Content starts
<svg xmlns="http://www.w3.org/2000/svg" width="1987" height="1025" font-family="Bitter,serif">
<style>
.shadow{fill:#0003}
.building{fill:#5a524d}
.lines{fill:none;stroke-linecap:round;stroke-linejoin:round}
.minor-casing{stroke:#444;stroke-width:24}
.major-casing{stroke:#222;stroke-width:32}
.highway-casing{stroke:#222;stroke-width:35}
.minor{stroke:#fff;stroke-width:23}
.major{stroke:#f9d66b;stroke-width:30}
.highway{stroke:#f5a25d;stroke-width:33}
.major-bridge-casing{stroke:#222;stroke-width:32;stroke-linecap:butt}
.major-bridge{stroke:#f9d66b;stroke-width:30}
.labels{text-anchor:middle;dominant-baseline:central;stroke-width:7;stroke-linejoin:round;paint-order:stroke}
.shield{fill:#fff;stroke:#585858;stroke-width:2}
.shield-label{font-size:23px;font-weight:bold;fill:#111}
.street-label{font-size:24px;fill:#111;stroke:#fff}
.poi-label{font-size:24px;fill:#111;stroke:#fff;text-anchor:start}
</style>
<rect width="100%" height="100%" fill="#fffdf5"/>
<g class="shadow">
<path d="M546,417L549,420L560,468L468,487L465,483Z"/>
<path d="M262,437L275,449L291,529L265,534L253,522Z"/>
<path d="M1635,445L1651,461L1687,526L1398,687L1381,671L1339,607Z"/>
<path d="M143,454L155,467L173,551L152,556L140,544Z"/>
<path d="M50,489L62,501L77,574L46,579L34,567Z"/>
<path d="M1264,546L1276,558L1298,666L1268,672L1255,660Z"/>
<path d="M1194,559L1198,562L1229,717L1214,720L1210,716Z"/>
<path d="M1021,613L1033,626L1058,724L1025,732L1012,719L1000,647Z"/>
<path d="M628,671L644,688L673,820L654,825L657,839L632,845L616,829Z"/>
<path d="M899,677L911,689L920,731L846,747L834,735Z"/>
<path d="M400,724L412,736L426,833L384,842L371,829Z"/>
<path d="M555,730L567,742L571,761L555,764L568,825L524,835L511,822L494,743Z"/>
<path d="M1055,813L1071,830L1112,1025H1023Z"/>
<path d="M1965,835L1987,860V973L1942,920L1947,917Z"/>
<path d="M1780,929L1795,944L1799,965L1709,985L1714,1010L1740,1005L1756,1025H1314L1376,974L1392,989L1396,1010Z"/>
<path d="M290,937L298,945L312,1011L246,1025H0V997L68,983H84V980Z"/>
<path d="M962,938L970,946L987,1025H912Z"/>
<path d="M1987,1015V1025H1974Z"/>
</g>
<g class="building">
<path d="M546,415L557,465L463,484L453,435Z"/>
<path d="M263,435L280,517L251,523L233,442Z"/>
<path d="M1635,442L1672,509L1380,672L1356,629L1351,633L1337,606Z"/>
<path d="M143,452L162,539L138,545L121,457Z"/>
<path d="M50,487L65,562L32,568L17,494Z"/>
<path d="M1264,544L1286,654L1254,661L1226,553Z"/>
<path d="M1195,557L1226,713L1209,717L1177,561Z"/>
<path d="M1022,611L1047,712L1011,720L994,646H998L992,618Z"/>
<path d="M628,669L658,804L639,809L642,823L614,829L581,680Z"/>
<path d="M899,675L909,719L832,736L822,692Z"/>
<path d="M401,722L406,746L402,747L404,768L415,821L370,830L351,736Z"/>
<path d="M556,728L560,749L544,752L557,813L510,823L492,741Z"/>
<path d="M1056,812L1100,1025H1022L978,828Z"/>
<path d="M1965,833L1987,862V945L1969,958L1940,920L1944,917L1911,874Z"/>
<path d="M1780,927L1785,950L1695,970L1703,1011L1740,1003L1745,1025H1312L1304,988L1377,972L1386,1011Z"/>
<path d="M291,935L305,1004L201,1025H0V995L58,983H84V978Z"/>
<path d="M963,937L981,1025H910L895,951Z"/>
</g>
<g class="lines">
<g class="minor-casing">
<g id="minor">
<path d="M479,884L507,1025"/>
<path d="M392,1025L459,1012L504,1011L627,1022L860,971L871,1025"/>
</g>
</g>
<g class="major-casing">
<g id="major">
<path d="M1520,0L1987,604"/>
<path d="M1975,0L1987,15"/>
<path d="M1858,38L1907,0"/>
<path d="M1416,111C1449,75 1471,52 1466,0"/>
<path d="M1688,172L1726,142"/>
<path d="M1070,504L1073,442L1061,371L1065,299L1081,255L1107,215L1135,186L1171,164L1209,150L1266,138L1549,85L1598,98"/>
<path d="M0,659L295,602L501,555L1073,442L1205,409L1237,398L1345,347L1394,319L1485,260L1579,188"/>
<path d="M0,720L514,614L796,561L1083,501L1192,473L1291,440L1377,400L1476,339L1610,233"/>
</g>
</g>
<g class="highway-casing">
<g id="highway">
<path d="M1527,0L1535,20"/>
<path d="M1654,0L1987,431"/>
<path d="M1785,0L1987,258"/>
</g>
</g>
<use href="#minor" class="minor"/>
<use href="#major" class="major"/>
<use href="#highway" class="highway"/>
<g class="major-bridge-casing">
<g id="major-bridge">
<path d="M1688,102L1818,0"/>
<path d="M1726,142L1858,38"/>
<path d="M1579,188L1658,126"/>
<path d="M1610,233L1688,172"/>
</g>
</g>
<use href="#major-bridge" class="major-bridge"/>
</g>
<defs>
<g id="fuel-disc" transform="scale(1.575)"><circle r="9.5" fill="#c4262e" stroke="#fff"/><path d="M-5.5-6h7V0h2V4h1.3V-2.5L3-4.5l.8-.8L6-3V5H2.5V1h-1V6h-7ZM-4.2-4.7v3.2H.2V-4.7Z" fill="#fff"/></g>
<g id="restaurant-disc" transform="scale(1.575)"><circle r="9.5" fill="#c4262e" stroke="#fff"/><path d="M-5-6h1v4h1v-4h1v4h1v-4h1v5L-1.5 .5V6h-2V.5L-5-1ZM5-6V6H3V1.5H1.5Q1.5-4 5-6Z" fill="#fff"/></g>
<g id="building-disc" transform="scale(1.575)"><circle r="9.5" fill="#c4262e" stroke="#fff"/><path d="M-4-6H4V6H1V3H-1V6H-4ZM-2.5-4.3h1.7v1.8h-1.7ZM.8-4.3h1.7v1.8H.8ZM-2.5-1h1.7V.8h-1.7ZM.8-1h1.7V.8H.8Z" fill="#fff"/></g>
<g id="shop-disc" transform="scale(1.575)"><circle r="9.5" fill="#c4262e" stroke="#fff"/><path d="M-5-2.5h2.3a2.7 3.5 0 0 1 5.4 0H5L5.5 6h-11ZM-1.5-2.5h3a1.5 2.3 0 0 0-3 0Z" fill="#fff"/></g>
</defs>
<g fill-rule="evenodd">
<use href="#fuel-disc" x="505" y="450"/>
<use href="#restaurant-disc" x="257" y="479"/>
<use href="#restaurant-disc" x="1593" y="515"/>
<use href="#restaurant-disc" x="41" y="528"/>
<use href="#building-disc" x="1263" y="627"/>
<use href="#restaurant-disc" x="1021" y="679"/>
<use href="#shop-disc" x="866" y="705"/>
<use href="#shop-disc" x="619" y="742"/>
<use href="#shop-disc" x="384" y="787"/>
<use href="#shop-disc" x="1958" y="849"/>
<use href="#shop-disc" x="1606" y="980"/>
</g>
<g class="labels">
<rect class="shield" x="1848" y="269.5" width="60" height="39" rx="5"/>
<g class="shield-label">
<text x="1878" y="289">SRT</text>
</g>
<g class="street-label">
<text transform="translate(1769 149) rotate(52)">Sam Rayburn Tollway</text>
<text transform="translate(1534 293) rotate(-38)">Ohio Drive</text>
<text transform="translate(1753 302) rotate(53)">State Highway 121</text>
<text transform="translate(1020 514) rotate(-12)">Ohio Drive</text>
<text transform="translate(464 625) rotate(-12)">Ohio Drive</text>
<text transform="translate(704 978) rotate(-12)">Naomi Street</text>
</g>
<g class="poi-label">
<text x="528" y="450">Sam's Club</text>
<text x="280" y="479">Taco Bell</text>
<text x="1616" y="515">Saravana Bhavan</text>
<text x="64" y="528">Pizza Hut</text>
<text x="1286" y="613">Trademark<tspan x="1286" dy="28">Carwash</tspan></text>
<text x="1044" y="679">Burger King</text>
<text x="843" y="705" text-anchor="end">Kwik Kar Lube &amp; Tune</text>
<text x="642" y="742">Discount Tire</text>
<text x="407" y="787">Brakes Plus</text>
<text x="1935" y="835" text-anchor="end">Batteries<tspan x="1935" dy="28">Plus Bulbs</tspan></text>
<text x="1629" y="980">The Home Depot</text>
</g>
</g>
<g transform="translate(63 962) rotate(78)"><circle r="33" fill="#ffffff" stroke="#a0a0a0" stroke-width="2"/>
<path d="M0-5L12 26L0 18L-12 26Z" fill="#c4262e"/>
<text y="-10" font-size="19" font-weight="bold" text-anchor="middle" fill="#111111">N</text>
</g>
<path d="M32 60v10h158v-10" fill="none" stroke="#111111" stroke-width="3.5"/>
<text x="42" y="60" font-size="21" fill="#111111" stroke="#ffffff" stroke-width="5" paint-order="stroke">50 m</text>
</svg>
Content ends
WHAT IS REQUIRED -> Check each line above for the word "rect", then give only the number of lines that have it.

COMPLETED TASK -> 2